Using the framework built in the previous posts, this function can be used in the following manner:

// main.c
// ...

#define NUM_FILTER_COEFFS 9

const float32_t fs = 40000.f;
const float32_t fc = 500.f;
const float32_t N = 1024.f;

float32_t h[NUM_FILTER_COEFFS];
float32_t v[NUM_FITER_COEFFS];

int main(void)
{
  // ...

  int error = fir_calculateLPFCoefficients(fc, fs, N, NUM_FILTER_COEFFS, h);

  if (error)
    return error;

  while(1)
  {
    //  Check to make sure there is a buffer available for processing
    if (processingQueue[processingQueueHead] != NULL){

    //  Fancy processing code goes here
    //  In this case, our filtering function call
    error = filterAudioBlock(processingQueue[processingQueueHead], BUFFER_SIZE, h, NUM_FILTER_COEFFS, processingQueue[processingQueueHead]);

    if (error)
      //  Error handling

    transferBufferToQueue(processingQueue[processingQueueHead], dacQueue, &dacQueueTail);
    
    processingQueue[processingQueueHead] = NULL;
    processingQueueHead = (processingQueueHead + 1) % QUEUE_SIZE;

    }
  }
}

The filtering function is called in the infinite loop when there is a buffer of samples available in the processing queue. Once the filtered audio samples are calculated, they are transferred to the dacQueue.

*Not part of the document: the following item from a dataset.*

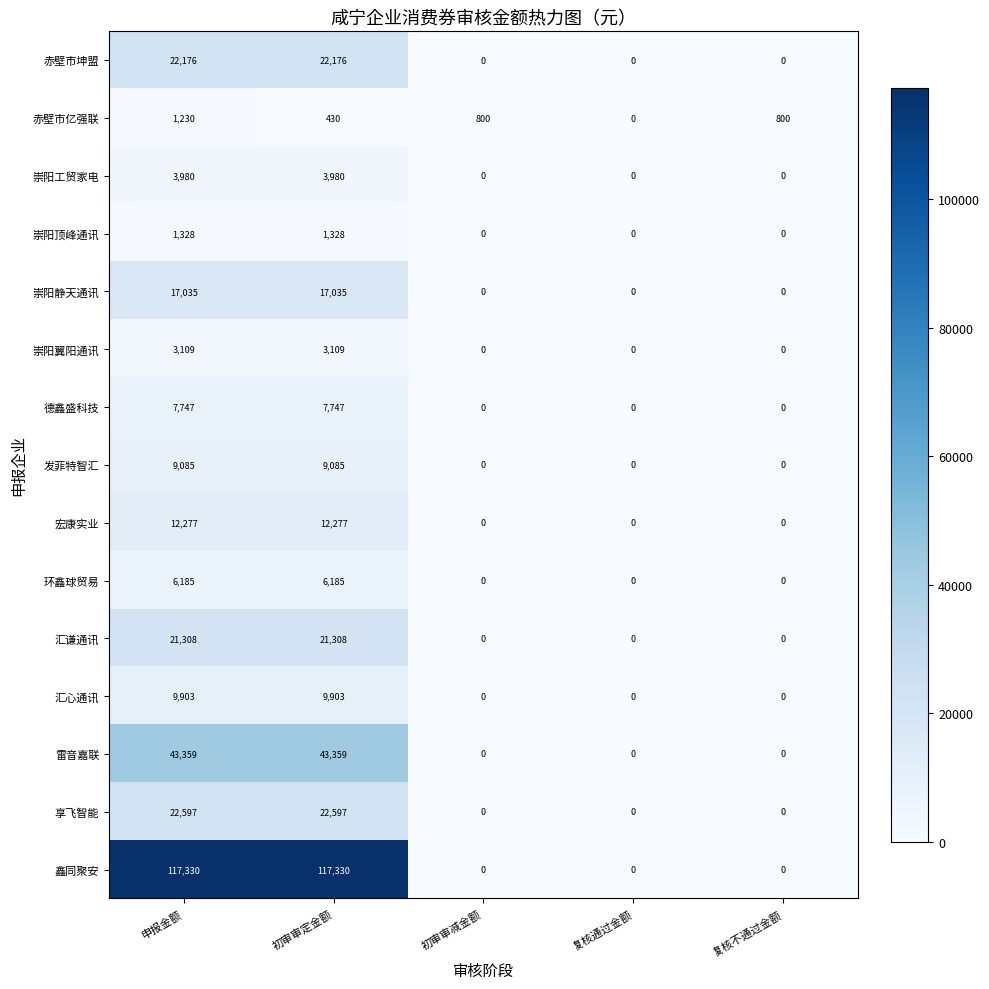

What is the difference between the highest and lowest values at 初审审定金额?

116900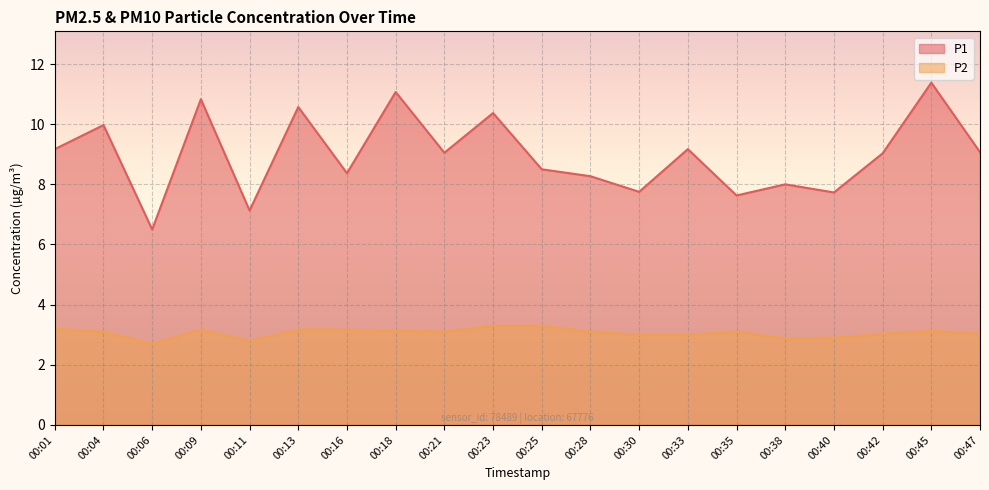

What is the average value of the P1 series?

9.0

Due to the nested loops in the function, filterAudioBlock(), the time complexity of the filtering operation is O(N^2). This means that as the number of filter coefficients go up, the number of computations increases exponentially. This creates a bigger risk of the actual processing time being greater than the allowed processing time causing irregularities in the audio.

For the hardware setup used here, for a buffer size of 512, the maximum number of filter coefficients usable before the system halts is 9. While there is a lot that can be done with a 40 MHz system, it does become rather limited very quickly!

In future posts, we will look at optimizing the filtering operation as well as implementing high and band-pass filters. An example project is also available on Github.